7 Kasım 2017 tarihinde kurulan Türkiye İşçi Partisi, kısa süre içerisinde Türkiye muhalefetinde adından söz ettirmeye, örgütlenip büyümeye başladı. 2018 genel seçimlerinde Halkların Demokratik Partisi (HDP) bünyesinde seçime katılan Erkan Baş, Barış Atay ve Ahmet Şık, seçimlerden sonra HDP’den ayrılıp meclis sıralarında Türkiye İşçi Partisi’ni temsil etmeye başladı. Geçtiğimiz haftalarda CHP Milletvekili Seda Kadıgil’in de katılmasıyla birlikte meclisteki koltuk sayısı 4’e çıkan Türkiye İşçi Partisi, kendi tanımını, “TİP, temel haklar ve özgürlükler için işçiler, işsizler, gençler, emekliler, kadınlar ve erkeklerin yürüttüğü mücadelenin tek yumruk haline gelmiş halidir. Kapitalizmin ezme, sömürme ve ayrımcı uygulamaları karşısında emekçi halkın eşitlik ve özgürlüğe dayalı iktidarını kuracak kolektif akıl, dayanışma ve organize eyleminin partisidir. TİP, kapitalist düzene son verip sosyalizmi kurmayı hedefler” ifadeleriyle yapıyor.

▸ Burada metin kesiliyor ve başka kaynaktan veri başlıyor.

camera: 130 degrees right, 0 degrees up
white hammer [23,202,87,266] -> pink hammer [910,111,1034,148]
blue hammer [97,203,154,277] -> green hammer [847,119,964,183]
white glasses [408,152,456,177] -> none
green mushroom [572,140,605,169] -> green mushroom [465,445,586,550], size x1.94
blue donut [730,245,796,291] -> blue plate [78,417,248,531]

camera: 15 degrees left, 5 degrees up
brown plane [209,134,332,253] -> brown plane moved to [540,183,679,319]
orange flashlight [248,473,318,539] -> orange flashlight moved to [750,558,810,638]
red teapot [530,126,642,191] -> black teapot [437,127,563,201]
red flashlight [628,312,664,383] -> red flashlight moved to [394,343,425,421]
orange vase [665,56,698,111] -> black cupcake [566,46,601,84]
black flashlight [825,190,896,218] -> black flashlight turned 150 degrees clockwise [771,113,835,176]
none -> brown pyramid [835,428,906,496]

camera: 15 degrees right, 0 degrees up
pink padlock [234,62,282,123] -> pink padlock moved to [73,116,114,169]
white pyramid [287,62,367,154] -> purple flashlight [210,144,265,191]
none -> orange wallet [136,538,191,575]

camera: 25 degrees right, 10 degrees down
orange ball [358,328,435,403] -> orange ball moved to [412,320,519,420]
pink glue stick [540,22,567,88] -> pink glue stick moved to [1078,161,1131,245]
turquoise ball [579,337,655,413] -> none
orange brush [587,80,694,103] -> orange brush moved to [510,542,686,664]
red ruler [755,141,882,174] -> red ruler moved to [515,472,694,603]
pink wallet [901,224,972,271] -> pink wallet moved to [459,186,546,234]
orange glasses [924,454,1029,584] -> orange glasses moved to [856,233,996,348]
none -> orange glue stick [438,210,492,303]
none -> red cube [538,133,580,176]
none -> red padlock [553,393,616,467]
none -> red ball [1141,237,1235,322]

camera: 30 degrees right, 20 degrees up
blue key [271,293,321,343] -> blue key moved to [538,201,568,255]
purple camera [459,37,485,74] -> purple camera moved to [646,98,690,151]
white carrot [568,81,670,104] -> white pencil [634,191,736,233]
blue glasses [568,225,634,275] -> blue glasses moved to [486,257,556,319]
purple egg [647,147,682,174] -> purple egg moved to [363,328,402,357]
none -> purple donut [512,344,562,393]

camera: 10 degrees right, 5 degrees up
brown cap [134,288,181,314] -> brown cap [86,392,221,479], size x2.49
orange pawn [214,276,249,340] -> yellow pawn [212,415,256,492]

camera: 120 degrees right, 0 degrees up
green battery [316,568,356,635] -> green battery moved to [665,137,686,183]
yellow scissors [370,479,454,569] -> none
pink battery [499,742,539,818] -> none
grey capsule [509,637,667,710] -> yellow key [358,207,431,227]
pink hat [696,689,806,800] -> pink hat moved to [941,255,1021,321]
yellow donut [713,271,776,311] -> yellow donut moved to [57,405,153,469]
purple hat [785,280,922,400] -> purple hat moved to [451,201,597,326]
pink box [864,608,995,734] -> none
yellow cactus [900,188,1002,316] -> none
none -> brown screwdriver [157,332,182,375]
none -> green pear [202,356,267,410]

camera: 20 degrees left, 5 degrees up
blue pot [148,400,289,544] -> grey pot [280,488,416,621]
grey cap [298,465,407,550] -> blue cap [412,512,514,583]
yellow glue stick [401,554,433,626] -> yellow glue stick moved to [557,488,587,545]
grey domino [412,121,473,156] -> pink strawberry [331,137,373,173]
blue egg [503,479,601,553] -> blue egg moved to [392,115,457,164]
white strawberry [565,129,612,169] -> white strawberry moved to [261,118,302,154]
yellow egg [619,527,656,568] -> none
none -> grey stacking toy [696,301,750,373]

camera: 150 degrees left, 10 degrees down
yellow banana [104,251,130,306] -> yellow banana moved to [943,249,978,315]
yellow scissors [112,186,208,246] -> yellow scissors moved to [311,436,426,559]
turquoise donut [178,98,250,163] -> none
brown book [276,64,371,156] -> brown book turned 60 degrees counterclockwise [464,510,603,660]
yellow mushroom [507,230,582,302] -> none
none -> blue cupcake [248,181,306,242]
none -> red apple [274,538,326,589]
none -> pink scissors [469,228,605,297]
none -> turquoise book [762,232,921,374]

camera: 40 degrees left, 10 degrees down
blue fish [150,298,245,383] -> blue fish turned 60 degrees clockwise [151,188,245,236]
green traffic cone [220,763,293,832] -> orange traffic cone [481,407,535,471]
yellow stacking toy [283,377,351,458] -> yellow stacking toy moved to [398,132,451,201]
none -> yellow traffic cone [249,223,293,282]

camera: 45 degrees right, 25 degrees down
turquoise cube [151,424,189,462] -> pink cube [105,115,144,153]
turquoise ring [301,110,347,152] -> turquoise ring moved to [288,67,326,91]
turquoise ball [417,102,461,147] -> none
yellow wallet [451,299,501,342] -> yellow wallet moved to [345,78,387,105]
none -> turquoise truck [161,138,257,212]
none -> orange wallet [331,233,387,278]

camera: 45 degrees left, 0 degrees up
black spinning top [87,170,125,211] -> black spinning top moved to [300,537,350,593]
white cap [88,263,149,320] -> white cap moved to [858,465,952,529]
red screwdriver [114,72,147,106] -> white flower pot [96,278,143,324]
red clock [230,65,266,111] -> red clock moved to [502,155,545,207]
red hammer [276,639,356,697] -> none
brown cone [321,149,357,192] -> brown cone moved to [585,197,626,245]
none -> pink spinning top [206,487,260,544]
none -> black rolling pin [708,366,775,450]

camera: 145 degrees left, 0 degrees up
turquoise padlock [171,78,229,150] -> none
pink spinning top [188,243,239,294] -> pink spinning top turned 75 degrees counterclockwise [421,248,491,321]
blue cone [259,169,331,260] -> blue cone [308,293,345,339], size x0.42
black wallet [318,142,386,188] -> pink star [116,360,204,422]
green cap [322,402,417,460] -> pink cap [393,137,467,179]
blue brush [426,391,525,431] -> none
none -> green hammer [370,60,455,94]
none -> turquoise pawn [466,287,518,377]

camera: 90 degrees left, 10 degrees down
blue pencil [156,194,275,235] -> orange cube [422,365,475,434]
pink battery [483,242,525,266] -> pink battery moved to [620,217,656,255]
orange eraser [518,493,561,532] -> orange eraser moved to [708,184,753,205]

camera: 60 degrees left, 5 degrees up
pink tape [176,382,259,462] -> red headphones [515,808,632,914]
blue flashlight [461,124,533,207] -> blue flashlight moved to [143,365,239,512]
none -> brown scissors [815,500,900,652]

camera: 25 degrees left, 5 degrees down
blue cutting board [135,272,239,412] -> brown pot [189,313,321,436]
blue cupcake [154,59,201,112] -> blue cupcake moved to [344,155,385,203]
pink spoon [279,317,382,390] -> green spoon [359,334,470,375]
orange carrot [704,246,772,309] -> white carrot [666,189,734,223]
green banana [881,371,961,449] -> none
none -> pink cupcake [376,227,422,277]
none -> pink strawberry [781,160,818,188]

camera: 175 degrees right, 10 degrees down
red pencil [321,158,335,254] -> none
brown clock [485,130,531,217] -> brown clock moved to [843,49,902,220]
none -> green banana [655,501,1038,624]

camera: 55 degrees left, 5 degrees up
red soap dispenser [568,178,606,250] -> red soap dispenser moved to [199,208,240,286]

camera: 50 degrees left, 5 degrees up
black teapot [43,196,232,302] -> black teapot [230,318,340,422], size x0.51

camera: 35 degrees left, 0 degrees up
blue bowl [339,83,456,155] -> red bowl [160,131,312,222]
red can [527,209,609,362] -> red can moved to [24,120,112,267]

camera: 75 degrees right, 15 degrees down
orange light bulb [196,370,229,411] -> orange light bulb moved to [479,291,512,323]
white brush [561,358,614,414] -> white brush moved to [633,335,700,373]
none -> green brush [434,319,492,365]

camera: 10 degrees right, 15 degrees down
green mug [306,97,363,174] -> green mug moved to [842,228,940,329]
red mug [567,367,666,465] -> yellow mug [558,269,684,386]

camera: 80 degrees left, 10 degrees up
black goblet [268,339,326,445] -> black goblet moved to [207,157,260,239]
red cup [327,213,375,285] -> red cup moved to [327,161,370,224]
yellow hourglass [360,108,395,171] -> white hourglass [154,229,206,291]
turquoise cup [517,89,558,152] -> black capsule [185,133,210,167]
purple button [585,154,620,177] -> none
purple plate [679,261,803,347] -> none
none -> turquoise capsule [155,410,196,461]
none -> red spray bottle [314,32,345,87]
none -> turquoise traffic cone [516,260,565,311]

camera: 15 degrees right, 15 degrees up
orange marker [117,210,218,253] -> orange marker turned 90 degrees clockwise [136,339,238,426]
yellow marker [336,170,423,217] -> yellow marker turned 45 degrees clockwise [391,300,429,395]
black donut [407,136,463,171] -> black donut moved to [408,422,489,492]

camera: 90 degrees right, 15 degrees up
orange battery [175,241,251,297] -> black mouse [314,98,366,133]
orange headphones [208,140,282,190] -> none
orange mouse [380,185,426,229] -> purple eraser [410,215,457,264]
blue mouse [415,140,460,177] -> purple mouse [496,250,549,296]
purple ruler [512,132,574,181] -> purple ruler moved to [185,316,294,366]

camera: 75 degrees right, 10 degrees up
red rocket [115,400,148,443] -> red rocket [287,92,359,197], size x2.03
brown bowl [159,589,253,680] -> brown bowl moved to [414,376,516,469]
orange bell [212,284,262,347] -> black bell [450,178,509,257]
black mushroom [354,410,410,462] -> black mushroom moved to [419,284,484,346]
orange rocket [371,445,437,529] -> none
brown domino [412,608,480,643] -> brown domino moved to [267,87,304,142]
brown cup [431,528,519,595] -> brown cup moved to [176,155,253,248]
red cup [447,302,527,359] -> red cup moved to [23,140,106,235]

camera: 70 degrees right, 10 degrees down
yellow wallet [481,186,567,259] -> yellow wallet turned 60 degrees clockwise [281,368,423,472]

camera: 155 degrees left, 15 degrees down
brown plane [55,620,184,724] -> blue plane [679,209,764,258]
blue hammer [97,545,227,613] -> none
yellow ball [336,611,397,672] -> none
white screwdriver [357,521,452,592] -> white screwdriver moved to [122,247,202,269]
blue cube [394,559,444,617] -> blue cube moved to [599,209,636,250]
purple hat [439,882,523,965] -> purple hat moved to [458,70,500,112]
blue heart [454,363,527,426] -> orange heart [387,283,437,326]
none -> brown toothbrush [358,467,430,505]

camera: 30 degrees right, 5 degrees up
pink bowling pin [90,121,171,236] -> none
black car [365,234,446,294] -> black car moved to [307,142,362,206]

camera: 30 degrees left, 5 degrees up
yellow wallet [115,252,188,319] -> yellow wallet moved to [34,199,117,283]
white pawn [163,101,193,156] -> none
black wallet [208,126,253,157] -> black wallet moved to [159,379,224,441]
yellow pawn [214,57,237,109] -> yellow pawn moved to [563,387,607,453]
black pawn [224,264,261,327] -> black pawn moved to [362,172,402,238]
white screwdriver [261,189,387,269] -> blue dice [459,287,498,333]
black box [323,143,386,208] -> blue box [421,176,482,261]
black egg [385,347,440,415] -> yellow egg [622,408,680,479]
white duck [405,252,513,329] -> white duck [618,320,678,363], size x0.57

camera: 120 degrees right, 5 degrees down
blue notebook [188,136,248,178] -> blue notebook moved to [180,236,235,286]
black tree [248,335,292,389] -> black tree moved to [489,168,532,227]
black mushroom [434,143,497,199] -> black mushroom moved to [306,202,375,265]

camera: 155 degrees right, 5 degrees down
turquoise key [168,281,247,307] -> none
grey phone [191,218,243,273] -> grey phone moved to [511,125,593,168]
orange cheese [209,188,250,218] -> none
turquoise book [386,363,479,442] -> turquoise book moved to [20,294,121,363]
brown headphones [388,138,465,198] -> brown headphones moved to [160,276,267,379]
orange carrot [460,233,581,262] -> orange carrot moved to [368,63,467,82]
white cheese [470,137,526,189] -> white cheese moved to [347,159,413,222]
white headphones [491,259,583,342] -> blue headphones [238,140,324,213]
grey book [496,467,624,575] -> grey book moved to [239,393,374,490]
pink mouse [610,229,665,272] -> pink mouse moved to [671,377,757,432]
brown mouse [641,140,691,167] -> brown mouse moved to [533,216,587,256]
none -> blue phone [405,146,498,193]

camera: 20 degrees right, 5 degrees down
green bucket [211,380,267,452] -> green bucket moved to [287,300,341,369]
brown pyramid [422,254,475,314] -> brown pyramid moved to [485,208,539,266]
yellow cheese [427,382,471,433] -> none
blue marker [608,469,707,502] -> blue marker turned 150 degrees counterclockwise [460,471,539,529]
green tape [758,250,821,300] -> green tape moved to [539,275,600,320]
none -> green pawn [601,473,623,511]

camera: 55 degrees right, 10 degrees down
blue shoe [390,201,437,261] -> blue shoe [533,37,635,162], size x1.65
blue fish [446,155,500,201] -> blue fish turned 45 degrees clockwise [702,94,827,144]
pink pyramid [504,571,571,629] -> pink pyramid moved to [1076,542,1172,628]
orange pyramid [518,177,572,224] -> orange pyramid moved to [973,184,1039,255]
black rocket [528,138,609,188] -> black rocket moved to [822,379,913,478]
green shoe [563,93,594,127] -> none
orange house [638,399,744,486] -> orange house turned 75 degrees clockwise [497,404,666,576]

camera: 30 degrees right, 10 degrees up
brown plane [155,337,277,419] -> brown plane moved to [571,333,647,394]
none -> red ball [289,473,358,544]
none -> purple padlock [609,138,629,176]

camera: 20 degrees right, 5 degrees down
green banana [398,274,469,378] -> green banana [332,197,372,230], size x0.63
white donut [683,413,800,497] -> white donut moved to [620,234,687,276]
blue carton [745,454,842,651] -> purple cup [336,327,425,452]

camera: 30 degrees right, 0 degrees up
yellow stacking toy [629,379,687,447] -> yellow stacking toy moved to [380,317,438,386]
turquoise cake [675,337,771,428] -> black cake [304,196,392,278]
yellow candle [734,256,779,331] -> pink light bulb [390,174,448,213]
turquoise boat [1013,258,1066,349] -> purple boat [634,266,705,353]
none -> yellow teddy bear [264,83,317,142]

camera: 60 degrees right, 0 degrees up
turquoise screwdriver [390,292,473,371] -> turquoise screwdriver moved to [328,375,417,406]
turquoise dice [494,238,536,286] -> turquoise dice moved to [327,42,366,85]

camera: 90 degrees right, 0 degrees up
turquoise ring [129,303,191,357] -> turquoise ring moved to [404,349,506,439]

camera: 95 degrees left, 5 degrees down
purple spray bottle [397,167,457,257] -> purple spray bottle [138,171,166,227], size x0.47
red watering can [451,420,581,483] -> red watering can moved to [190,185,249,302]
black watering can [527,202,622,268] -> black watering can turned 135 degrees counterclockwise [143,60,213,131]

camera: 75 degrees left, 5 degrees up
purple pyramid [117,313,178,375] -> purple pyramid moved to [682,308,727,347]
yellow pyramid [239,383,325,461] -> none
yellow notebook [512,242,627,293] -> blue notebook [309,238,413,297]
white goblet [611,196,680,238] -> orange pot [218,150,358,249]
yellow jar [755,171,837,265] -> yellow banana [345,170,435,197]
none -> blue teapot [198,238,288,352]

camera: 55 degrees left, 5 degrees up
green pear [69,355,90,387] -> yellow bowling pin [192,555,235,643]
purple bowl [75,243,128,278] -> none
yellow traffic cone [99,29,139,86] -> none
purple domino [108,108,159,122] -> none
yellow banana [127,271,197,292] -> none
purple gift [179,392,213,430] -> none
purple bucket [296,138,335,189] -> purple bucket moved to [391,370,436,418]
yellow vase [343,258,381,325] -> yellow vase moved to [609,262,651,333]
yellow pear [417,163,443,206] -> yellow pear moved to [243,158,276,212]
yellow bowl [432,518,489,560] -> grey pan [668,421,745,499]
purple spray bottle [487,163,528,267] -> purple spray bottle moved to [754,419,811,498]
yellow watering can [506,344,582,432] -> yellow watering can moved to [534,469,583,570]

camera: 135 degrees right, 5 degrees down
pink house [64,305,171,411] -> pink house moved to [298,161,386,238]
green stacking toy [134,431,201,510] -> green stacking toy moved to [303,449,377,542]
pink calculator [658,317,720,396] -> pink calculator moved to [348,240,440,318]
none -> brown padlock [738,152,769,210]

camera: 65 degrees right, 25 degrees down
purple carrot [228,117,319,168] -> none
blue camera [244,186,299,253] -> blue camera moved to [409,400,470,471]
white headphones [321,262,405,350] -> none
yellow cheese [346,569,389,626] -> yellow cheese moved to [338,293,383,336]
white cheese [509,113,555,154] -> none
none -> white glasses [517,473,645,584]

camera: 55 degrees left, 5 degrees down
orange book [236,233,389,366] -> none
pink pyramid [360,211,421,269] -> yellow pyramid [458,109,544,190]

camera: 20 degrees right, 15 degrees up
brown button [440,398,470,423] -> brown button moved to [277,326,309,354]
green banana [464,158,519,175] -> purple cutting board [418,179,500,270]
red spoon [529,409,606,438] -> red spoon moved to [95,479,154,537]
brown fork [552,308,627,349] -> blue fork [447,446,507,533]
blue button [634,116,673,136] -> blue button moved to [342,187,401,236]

Türkiye İşçi Partisi’nin programında aynı zamanda “Saray rejimi halkın düşmanıdır” ifadesi dikkat çekerken Kürt halk gerçekliğine ise parti şu ifadelerle değiniyor: “TİP, Kürt sorununu, Osmanlı dönemindeki Kürt ayaklanmalarından bugüne ulusal mücadelelerin tarihselliği içinde ele almakla birlikte esas olarak sermaye egemenliğinin bir sonucu ve sınıf mücadelesinin bir başlığı olarak görür. Yoksul Kürt emekçilerine Türkiye işçi sınıfının önemli bir bölmesi olarak yaklaşır ve tarihsel çıkar ortaklığını öne çıkarır. Bununla birlikte, Kürt halkının eşit yurttaşlık mücadelesini destekler, anadilde eğitim ve anadilde yaşam hakkını benimser. Halklar arasında düşmanlığı körükleyen yönelimlerle mücadele eder, Türkiye’de ve bölgede yaşayan halklar arasında nefreti körükleyen yaklaşımlara karşı birlikte yaşamı ve kardeşliği savunur. Türkler ve Kürtler başta olmak üzere her kökenden yurttaşın özgürce ve kardeşlik içinde yaşayacağı bir ülkenin kurulması için mücadele eder.”